Video Transcript
Evaluate the integral of one
divided by the square root of 𝑥 squared minus two 𝑥 minus eight with respect to
𝑥.
The question is asking us to
evaluate this integral. This is a very complicated-looking
integral. We can’t evaluate this integral
directly. In fact, it’s very difficult to see
which tool we should use to begin evaluating this integral. Usually, in these cases, the first
thing we should try is rewriting our integrand into a form which we can
integrate. We see that our integrand contains
a quadratic, so we’ll try completing the square. To complete the square, we’ll start
by halving our coefficient of 𝑥. We get 𝑥 minus one all
squared. We then see that this is equal to
𝑥 squared minus two 𝑥 plus one. But we want negative eight. So we need to subtract nine from
both sides of this equation.
So this means we’ve rewritten 𝑥
squared minus two 𝑥 minus eight as 𝑥 minus one all squared minus nine. So we can then use this to rewrite
our integrand. We get the integral of one divided
by the square root of 𝑥 minus one squared minus nine with respect to 𝑥. We can then notice this is starting
to look like one of our derivative rules. We know, for any constant 𝑎 not
equal to zero, the derivative of the inverse cosh of 𝑡 divided by 𝑎 with respect
to 𝑡 is equal to one divided by the square root of 𝑡 squared minus 𝑎 squared.
To write our integrand in this
form, we’ll want to use the substitution 𝑢 is equal to 𝑥 minus one. We’ll differentiate both sides of
this substitution with respect to 𝑥. We get d𝑢 by the d𝑥 is equal to
one. And we know that d𝑢 by d𝑥 is not
a fraction; however, we can treat it a little bit like a fraction. This gives us the equivalent
statement in terms of differentials d𝑢 is equal to d𝑥. This means to evaluate our integral
using our 𝑢 substitution, we’ll write d𝑥 with d𝑢 and 𝑥 minus one with 𝑢. This gives us the integral of one
divided by the square root of 𝑢 squared minus nine with respect to 𝑢.

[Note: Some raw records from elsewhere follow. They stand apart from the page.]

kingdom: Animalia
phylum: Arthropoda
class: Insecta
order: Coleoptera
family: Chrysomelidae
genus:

And we can now see our integrand is
exactly in the form of our derivative rule, where instead of 𝑡 we have 𝑢 and
instead of 𝑎 we have three because three squared is equal to nine. So by using our integral rule,
where 𝑡 equal to 𝑢 and 𝑎 equal to three, we can rewrite our integrand as the
derivative of the inverse cosh of 𝑢 over three with respect to 𝑢. So using this, we get the integral
with respect to 𝑢 of the derivative of the inverse cosh of 𝑢 over three with
respect to 𝑢. And now, we can see we’re taking
the integral with respect to 𝑢 of the derivative with respect to 𝑢. And integration and differentiation
are opposite processes.
So this just gives us the inverse
cosh of 𝑢 divided by three plus our constant of integration 𝐶. So when we integrate this
derivative, we’ll just get the function plus a constant of integration 𝐶. This gives us the inverse cosh of
𝑢 over three plus 𝐶. And remember, we’re evaluating the
integral in terms of 𝑥. So we should give our answer in
terms of 𝑥. We’ll do this by using our
substitution 𝑢 is equal to 𝑥 minus one. And this gives us our final
answer. We’ve shown the integral of one
divided by the square root of 𝑥 squared minus two 𝑥 minus eight with respect to 𝑥
is equal to the inverse cosh of 𝑥 minus one divided by three plus 𝐶.